YOUR GOAL:
Where the string "jóvenes" occurs in the material below, report the whole line.

[[ DATA FOR PROCESSING, beginning ]]

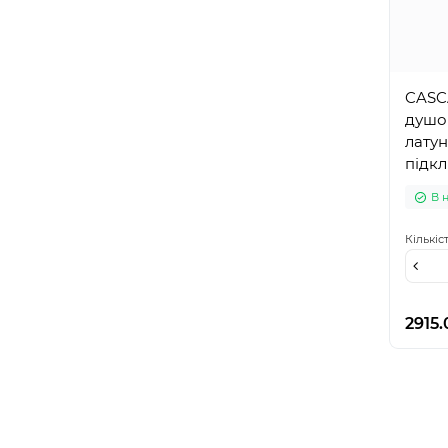
CASC
душов
латун
підкл
шланг
В 
Кількіс
2915.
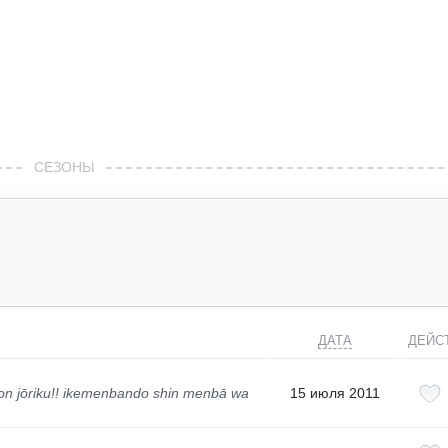
СЕЗОНЫ
ДАТА
ДЕЙС
on jōriku!! ikemenbando shin menbā wa
15 июля 2011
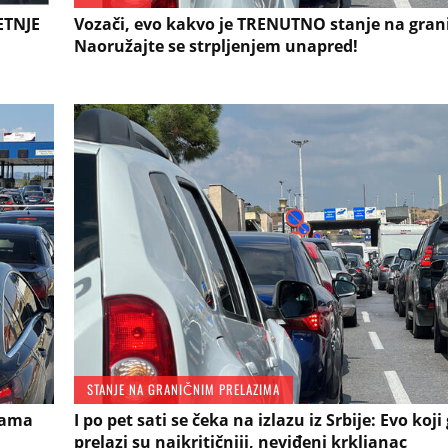
ETNJE
Vozači, evo kakvo je TRENUTNO stanje na gra
Naoružajte se strpljenjem unapred!
STANJE NA GRANIČNIM PRELAZIMA
cama
I po pet sati se čeka na izlazu iz Srbije: Evo koji
prelazi su najkritičniji, neviđeni krkljanac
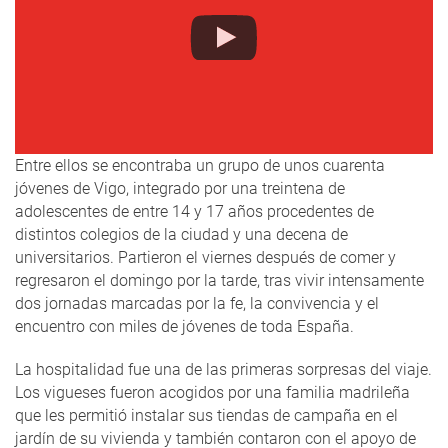
Entre ellos se encontraba un grupo de unos cuarenta
jóvenes de Vigo, integrado por una treintena de
adolescentes de entre 14 y 17 años procedentes de
distintos colegios de la ciudad y una decena de
universitarios. Partieron el viernes después de comer y
regresaron el domingo por la tarde, tras vivir intensamente
dos jornadas marcadas por la fe, la convivencia y el
encuentro con miles de jóvenes de toda España.
La hospitalidad fue una de las primeras sorpresas del viaje.
Los vigueses fueron acogidos por una familia madrileña
que les permitió instalar sus tiendas de campaña en el
jardín de su vivienda y también contaron con el apoyo de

[[ DATA FOR PROCESSING, end ]]

WRITTEN RESPONSE:
jóvenes de Vigo, integrado por una treintena de
encuentro con miles de jóvenes de toda España.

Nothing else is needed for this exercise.